Why Regulation should be preferred over an outright ban?

  • Even though the currencies have no sovereign backup, no country has stepped forward with an complete ban except china. Many of the countries including Canada, Thailand, Russia and Japan, seem to be moving on the path of regulation, so that transactions are within the purview of anti-money laundering and prevention of terror laws.
  • Even in china where there exists a complete ban, trading is just low but not non-existent.
  • In terms of benefits, this could be a force multiplier in India’s quest for financial inclusion, parallel to the electronic payment modalities such a digital wallets and Aadhaar Enabled Payment System.

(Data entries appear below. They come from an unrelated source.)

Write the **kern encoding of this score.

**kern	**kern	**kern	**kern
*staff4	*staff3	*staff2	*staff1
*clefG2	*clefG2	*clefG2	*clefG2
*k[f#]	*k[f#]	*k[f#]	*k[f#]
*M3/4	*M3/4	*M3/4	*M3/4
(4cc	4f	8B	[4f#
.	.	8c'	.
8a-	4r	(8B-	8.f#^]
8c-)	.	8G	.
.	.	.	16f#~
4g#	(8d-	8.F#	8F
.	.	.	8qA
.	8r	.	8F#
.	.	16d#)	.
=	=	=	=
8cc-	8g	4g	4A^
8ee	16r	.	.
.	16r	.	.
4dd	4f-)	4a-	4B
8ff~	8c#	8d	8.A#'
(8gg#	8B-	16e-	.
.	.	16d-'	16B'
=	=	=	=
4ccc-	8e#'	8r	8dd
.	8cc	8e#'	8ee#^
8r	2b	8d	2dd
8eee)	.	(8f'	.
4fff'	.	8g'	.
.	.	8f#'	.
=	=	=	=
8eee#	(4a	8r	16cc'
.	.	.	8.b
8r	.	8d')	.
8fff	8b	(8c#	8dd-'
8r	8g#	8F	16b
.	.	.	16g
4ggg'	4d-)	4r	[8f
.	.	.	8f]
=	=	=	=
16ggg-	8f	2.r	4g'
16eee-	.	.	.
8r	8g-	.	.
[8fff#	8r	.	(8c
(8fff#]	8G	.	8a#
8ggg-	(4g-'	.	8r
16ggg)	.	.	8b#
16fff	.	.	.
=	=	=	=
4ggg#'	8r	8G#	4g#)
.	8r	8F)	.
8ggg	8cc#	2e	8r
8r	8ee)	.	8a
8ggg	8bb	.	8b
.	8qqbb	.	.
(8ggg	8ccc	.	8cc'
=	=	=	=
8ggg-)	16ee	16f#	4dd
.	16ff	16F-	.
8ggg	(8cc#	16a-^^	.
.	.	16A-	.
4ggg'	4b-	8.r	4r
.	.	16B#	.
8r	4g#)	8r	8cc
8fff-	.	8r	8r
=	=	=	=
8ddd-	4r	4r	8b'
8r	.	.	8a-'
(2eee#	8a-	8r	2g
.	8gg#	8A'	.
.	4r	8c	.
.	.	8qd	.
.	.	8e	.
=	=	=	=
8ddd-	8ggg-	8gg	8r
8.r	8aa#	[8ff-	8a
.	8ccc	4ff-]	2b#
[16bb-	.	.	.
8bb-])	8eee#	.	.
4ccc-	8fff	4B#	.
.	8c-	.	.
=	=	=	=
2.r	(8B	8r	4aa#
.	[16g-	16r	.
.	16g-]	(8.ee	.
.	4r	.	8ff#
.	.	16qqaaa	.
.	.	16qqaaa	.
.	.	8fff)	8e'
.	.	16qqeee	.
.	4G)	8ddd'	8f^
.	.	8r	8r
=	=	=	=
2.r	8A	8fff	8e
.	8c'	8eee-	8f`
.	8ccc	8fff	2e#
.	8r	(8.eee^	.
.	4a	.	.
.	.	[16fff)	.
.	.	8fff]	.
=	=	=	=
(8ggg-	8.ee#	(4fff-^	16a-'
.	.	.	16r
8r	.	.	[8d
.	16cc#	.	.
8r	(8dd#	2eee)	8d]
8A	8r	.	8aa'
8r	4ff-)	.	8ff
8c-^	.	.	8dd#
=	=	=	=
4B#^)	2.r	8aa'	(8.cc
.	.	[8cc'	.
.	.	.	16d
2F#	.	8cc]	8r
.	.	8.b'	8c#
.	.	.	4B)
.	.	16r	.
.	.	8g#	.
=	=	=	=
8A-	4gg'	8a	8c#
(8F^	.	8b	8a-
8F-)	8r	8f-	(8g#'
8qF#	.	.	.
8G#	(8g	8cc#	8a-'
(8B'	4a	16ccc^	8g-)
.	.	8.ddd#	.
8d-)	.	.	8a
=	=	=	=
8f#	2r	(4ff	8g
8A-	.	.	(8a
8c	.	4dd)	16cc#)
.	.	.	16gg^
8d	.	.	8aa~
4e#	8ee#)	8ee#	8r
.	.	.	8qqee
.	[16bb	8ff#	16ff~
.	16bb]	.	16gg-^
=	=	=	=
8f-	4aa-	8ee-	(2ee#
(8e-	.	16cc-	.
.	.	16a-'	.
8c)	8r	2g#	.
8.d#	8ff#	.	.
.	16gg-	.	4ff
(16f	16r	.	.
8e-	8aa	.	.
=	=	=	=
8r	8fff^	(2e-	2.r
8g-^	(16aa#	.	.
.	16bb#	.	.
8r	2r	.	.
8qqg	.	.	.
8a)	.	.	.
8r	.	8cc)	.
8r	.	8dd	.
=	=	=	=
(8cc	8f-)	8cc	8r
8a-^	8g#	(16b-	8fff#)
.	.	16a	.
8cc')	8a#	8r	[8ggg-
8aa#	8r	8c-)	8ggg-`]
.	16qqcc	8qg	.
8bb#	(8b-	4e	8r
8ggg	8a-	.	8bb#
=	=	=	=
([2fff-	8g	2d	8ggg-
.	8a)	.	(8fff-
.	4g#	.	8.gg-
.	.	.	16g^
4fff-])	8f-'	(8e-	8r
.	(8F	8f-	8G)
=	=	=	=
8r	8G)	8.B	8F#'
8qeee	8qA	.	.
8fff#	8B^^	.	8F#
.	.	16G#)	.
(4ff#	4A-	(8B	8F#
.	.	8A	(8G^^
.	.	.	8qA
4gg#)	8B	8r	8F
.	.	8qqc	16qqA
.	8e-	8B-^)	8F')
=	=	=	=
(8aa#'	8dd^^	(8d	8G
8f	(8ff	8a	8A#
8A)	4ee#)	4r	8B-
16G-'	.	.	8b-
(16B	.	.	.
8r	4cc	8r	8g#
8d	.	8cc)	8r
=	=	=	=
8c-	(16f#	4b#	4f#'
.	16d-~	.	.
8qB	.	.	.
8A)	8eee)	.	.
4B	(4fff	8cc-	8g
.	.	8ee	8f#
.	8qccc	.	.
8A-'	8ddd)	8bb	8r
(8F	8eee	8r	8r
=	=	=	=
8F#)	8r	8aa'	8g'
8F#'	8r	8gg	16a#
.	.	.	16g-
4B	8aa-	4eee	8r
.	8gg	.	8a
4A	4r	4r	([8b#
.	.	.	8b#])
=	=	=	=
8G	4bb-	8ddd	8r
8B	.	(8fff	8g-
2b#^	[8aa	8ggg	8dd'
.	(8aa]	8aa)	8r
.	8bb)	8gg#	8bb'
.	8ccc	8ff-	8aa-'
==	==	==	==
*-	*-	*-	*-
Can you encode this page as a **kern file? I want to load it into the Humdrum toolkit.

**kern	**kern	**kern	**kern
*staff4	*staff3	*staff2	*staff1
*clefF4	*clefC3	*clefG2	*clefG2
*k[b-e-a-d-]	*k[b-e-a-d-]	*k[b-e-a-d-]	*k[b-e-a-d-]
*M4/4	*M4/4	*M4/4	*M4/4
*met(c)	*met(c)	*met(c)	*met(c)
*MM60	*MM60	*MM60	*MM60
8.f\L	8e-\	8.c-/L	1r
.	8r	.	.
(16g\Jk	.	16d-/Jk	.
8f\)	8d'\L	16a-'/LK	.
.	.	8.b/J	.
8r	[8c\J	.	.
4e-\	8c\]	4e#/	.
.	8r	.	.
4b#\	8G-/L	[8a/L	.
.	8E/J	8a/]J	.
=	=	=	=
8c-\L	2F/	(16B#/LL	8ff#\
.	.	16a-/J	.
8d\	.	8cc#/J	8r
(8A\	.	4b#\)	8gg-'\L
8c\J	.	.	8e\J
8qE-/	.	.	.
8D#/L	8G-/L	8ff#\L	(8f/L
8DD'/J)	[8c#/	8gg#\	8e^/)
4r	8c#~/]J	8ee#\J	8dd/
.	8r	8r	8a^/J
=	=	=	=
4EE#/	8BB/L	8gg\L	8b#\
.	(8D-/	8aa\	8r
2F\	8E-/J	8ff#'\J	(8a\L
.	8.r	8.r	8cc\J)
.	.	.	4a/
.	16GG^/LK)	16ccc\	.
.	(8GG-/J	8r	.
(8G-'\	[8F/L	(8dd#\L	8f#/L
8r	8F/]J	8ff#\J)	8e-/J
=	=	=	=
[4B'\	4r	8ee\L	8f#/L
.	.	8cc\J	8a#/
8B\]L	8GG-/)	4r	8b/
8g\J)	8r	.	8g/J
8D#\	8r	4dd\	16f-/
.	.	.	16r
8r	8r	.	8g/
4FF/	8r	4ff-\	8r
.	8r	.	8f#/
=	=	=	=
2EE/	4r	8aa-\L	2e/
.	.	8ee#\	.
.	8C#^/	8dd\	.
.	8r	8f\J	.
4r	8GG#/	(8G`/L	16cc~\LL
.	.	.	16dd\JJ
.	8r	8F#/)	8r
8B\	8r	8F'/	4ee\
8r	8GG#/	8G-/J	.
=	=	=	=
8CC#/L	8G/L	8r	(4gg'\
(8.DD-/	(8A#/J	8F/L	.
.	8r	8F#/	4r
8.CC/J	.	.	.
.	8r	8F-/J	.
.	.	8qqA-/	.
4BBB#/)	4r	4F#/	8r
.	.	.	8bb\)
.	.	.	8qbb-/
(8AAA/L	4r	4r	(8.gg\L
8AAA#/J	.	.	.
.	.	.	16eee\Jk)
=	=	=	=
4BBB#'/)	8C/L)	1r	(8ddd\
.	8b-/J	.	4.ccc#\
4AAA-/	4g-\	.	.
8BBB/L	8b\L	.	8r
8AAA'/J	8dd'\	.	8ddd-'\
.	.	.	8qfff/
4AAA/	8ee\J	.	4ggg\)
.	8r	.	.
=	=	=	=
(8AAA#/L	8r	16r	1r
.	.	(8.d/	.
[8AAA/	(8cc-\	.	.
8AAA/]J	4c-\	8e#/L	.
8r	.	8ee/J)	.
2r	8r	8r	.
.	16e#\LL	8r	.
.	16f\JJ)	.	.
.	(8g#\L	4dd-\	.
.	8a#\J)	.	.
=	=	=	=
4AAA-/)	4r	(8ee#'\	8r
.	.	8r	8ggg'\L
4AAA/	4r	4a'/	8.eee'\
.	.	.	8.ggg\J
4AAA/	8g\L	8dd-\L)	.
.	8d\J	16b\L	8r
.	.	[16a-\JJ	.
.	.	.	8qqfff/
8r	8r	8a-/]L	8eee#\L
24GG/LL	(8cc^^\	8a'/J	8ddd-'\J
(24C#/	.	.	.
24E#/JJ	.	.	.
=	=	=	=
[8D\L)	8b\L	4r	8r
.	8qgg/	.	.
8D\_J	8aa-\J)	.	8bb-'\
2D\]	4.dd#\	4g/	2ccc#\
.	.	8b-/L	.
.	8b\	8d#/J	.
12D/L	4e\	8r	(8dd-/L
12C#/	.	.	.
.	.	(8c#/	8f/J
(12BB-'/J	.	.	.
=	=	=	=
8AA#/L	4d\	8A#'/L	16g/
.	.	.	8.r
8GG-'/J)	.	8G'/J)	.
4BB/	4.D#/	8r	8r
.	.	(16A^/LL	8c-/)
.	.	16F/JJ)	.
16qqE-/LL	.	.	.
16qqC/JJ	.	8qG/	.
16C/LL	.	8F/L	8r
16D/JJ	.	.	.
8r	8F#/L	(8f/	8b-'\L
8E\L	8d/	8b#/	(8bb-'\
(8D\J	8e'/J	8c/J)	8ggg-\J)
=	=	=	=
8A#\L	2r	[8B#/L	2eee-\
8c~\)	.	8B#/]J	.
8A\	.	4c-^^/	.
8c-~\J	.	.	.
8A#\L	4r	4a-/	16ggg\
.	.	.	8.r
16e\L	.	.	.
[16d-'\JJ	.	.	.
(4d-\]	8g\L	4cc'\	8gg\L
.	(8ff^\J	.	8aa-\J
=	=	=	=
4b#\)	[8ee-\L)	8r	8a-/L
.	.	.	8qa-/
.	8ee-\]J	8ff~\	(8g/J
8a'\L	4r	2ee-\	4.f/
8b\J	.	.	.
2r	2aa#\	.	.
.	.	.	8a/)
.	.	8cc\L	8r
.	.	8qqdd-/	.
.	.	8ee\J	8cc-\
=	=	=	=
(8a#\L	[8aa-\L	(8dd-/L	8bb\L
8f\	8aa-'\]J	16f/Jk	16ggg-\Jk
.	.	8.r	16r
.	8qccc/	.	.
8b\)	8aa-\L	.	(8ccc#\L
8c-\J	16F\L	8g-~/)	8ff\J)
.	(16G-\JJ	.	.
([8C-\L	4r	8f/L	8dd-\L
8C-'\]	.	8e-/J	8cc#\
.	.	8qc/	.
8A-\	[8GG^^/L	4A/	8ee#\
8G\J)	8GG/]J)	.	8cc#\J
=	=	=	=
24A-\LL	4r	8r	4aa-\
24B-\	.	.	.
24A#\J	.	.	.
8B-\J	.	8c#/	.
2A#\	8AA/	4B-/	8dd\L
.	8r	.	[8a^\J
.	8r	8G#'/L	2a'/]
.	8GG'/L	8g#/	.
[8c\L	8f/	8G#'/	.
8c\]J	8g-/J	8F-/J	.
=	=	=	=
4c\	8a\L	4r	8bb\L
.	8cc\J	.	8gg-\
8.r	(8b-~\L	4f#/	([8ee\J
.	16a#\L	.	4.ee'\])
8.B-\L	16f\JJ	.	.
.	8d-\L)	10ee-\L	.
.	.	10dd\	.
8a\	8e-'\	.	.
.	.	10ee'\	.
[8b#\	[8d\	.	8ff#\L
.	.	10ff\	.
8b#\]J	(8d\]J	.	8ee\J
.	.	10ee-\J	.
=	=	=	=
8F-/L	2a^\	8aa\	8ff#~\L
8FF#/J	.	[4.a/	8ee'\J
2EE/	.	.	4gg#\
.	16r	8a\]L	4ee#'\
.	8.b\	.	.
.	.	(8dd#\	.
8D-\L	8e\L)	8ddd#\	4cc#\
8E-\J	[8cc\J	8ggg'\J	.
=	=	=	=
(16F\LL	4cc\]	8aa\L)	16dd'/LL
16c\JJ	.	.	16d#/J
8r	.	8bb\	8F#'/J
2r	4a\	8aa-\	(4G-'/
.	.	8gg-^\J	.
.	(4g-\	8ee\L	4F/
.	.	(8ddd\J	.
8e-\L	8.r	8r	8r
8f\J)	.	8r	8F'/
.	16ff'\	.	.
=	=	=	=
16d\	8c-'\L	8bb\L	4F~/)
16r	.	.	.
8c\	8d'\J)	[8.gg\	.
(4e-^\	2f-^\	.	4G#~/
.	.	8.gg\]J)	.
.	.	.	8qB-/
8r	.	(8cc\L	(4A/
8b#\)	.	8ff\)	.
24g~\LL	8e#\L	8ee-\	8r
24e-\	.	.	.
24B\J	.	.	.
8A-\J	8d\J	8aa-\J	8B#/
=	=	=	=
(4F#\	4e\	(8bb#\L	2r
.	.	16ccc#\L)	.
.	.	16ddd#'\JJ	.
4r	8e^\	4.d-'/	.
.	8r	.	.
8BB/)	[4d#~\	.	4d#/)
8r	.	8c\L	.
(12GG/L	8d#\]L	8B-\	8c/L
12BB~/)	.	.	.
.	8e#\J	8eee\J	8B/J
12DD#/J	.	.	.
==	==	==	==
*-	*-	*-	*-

  • It could further reduce the cost associated with remittances, which brings annual earnings of close to 62 billion USD to India.
  • It would also attract future business entrepreneurs, leading to innovation, generation of job and wealth creation in the due process of payments processing, e-commerce and taxation.
  • Greater access to credit: The cryptocurrency ecosystem holds the potential to make asset transfer and transaction processing available to this vast market of willing consumers – once the required infrastructure (digital and regulatory) is put in place.
  • And using the peer-to-peer mechanism of the blockchain technology, cross-border transfers and transactions may be conducted without complications as they are not subject to exchange rates, interest rates, transactions charges, or other levies imposed by a specific country.


  • Indian policymakers and administrators have time and again made clear their distaste for them, their existence owed almost entirely to advanced encryption technologies.
  • The report completely fails to clarify why an outright ban be a superior choice to regulation, especially in a field driven by fast-paced technological innovations.
  • Thus, instead of banning cryptocurrencies, India should be taking a better choice of taking the lead to draw a regulatory framework which brings the entire cryptocurrencies under the regulation of RBI and SEBI.
  • India must be careful to differentiate between Cryptocurrencies and the blockchain technology. India should also explore the use of blockchain technology in areas such as education, health and agriculture.
  • Thus, instead of shutting the doors for a new disruptive technology, India should try to engage them to put them for a better use.